Our study is limited by the relatively small sample size and the lack of differentiation between early- and late-onset FGR, as we did not gather information on the time-of-onset of FGR. However, the SGA group filled the criteria for FGR in its entirety, and the normalization of postnatal SGA and LGA body growth trajectories during the first postnatal 6–12 months is consistent with an aberrant fetal growth prenatally.
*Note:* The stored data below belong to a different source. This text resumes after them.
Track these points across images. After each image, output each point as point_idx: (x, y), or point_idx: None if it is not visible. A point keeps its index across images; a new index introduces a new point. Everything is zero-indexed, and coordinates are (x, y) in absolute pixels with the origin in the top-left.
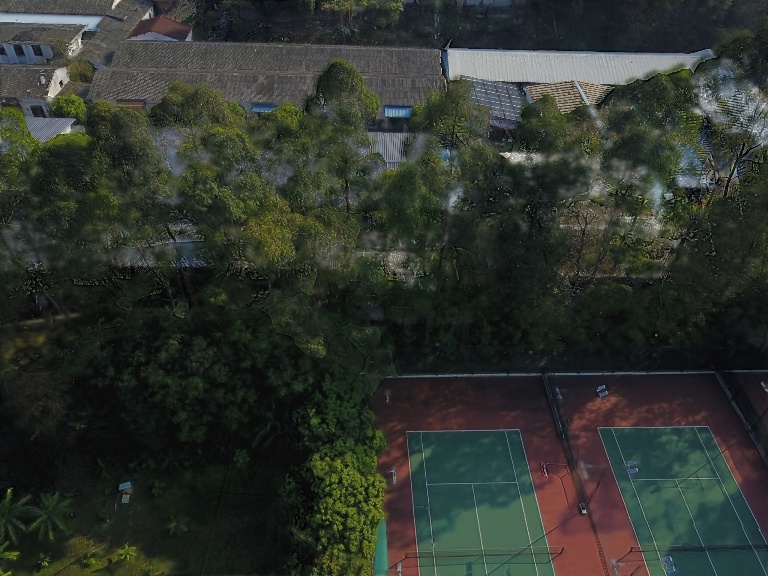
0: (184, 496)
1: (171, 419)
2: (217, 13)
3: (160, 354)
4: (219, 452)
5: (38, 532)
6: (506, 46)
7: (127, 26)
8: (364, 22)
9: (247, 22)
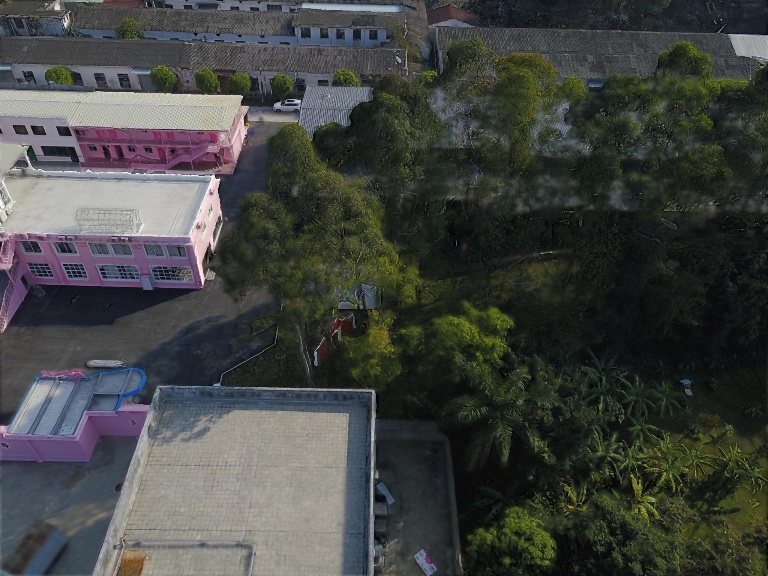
0: (735, 391)
1: (744, 322)
2: (494, 3)
3: (754, 265)
4: (751, 356)
5: (660, 411)
6: (762, 32)
7: (422, 14)
8: (633, 10)
9: (525, 11)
A possible confounder for growth and cardiovascular risk could be prematurity, as prematurity has been associated with similar cardiovascular risk factors as low birth weight [35]. However, as the difference in gestational age between the groups was non-significant, and all three groups contained both premature and full-term children, the effect of prematurity on our conclusions is likely negligible. Bioimpedance derived LBM during early childhood is known to systematically underestimate fat mass [36], limiting the comparisons of LBM assessed with other methods. We also did not assess aortic IMT, which has recently been proposed as marker of early subclinical atherosclerosis in children [37]. However, assessing carotid IMT has long been the standard and is still considered a valuable marker for cardiovascular risk [6, 8, 38]. The strengths of this study include the use of methodology specifically validated for small children, the well characterized longitudinal cohort sample, and the rigid inclusion criteria for abnormal fetal growth with SGA and LGA groups containing the 2.3 most extreme percentiles only.

Conclusions

Arterial health is not altered during early childhood in the setting of abnormal fetal growth. Arterial dimension growth largely follows postnatal body growth overall and is mainly predicted by current anthropometrics determined by LBM and sex. The present study found no evidence of fetal programming of cardiovascular disease, altered cardiovascular risk or arterial health during early childhood, suggesting that these changes occur later in life.